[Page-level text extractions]
=-=-=-=-=

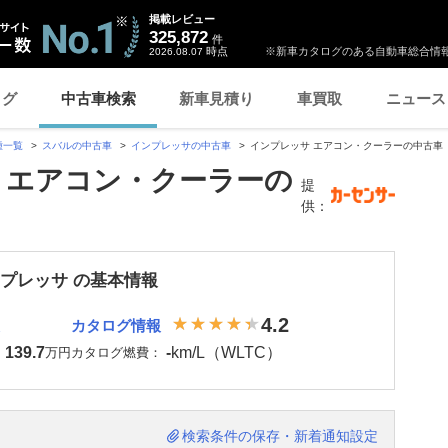
掲載レビュー
325,872
件
時点
※新車カタログのある自動車総合情報
2026.08.07
ログ
中古車検索
新車見積り
車買取
ニュース
種一覧
スバルの中古車
インプレッサの中古車
インプレッサ エアコン・クーラーの中古車
 エアコン・クーラーの
提
供：
ンプレッサ の基本情報
4.2
カタログ情報
139.7
-
km/L（WLTC）
：
万円
カタログ燃費：
検索条件の保存・新着通知設定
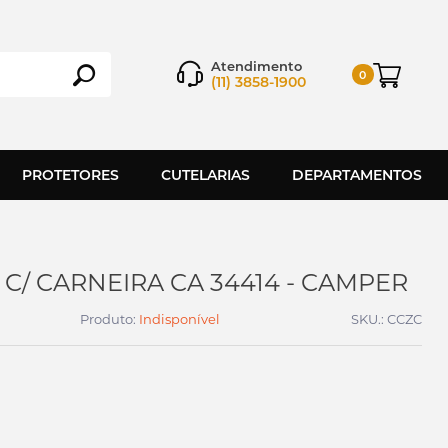
Atendimento
0
(11) 3858-1900
PROTETORES
CUTELARIAS
DEPARTAMENTOS
C/ CARNEIRA CA 34414 - CAMPER
Produto:
Indisponível
SKU.: CCZC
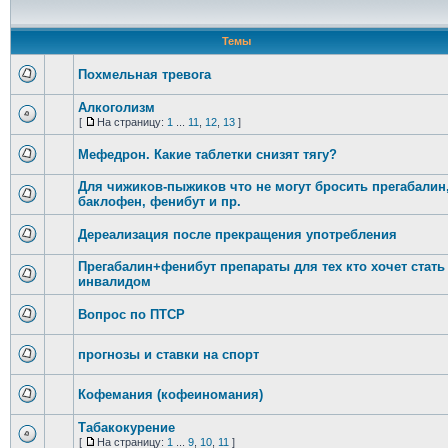
Темы
Похмельная тревога
Алкоголизм
[
На страницу:
1
...
11
,
12
,
13
]
Мефедрон. Какие таблетки снизят тягу?
Для чижиков-пыжиков что не могут бросить прегабалин
баклофен, фенибут и пр.
Дереализация после прекращения употребления
Прегабалин+фенибут препараты для тех кто хочет стать
инвалидом
Вопрос по ПТСР
прогнозы и ставки на спорт
Кофемания (кофеиномания)
Табакокурение
[
На страницу:
1
...
9
,
10
,
11
]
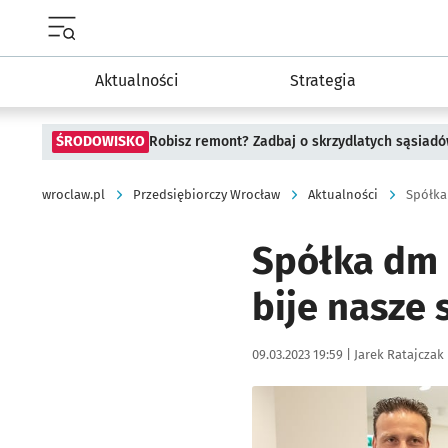
Menu główne portalu wroclaw.pl
Aktualności
Strategia
ŚRODOWISKO
Robisz remont? Zadbaj o skrzydlatych sąsiad
wroclaw.pl
Przedsiębiorczy Wrocław
Aktualności
Spółka dm 
bije nasze 
Data publikacji:
Autor:
09.03.2023 19:59 |
Jarek Ratajczak
Kliknij, aby powiększyć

=-=-=-=-=

» WHAT YOU SHOULD DO: Omit the pictures; set down each record exactly.

» RESPONSE TO THIS EXERCISE:
掲載レビュー
325,872
件
時点
※新車カタログのある自動車総合情報
2026.08.07
ログ
中古車検索
新車見積り
車買取
ニュース
種一覧
スバルの中古車
インプレッサの中古車
インプレッサ エアコン・クーラーの中古車
 エアコン・クーラーの
提
供：
ンプレッサ の基本情報
4.2
カタログ情報
139.7
-
km/L（WLTC）
：
万円
カタログ燃費：
検索条件の保存・新着通知設定
Atendimento
0
(11) 3858-1900
PROTETORES
CUTELARIAS
DEPARTAMENTOS
C/ CARNEIRA CA 34414 - CAMPER
Produto:
Indisponível
SKU.: CCZC
Темы
Похмельная тревога
Алкоголизм
[
На страницу:
1
...
11
,
12
,
13
]
Мефедрон. Какие таблетки снизят тягу?
Для чижиков-пыжиков что не могут бросить прегабалин
баклофен, фенибут и пр.
Дереализация после прекращения употребления
Прегабалин+фенибут препараты для тех кто хочет стать
инвалидом
Вопрос по ПТСР
прогнозы и ставки на спорт
Кофемания (кофеиномания)
Табакокурение
[
На страницу:
1
...
9
,
10
,
11
]
Menu główne portalu wroclaw.pl
Aktualności
Strategia
ŚRODOWISKO
Robisz remont? Zadbaj o skrzydlatych sąsiad
wroclaw.pl
Przedsiębiorczy Wrocław
Aktualności
Spółka dm 
bije nasze 
Data publikacji:
Autor:
09.03.2023 19:59 |
Jarek Ratajczak
Kliknij, aby powiększyć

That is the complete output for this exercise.